The finite element method was used to investigate the effect of rolling process parameters on wire + arc additively manufactured AA2319, S355JR steel and Ti-6Al-4V walls. The initial residual stresses were incorporated from the results of WAAM structures in the literature. The effects of rolling load, roller profile radius and initial residual stresses in the wall on the plastic strain induction and residual stress redistribution were investigated in detail. The following conclusions can be drawn from the presented results:

  • As the rolling load increases, the depth of the compressive residual stresses increases. In general, as the load increases, the compressive residual stresses move from the core to the outer surfaces of the wall. In addition, higher rolling loads lead to a higher maximum equivalent plastic strain as well as a higher penetration depth of the equivalent plastic strain.

  • The roller profile radius has an insignificant effect on the depth of the residual stress for all three materials. However, small profile radii nearly completely remove tensile residual stresses close to the surface. For smaller roller profile radii, the value of the equivalent plastic strain near the top surface of the wall increases, but there is no effect on the depth of the equivalent plastic strain.

  • Initial residual stresses do not have a significant effect on the equivalent plastic strain distribution after rolling with realistic rolling loads of more than 20 kN.
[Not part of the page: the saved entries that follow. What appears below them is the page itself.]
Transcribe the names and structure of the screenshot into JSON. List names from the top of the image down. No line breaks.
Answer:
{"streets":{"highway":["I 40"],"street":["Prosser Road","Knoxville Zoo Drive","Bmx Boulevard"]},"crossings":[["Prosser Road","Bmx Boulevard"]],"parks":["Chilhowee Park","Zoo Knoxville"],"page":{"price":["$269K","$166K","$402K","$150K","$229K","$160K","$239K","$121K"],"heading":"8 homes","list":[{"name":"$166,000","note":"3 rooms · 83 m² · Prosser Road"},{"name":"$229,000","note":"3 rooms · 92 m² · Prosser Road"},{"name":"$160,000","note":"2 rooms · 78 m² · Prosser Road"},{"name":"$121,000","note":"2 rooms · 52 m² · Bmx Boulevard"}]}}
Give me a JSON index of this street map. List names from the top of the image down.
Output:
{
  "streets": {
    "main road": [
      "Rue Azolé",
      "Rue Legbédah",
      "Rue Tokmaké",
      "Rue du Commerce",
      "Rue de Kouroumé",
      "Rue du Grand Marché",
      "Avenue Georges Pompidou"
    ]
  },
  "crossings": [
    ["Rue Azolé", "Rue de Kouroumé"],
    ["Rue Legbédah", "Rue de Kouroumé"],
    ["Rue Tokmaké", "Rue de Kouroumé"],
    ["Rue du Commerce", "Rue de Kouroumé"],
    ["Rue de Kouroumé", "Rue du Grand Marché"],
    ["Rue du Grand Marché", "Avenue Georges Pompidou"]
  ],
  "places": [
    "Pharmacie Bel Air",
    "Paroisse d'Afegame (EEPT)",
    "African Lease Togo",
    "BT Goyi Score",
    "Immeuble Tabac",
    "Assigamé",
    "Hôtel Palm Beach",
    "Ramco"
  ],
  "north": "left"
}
  • Profiled roller cannot produce the required plastic strain in the relatively large re-melting depth of AA2319 for realistic rolling loads. Thus, it is suggested to use a flat roller for rolling of AA2319 which enables use of higher rolling loads in order to reach the desired plastic strain greater than the re-melting depth.

  • In general, it is suggested to choose the highest possible rolling load during the process and select the adequate profile radius to prevent a possible process breakdown of the roller or wall as well as to reach the required plastic strain in the desired depth.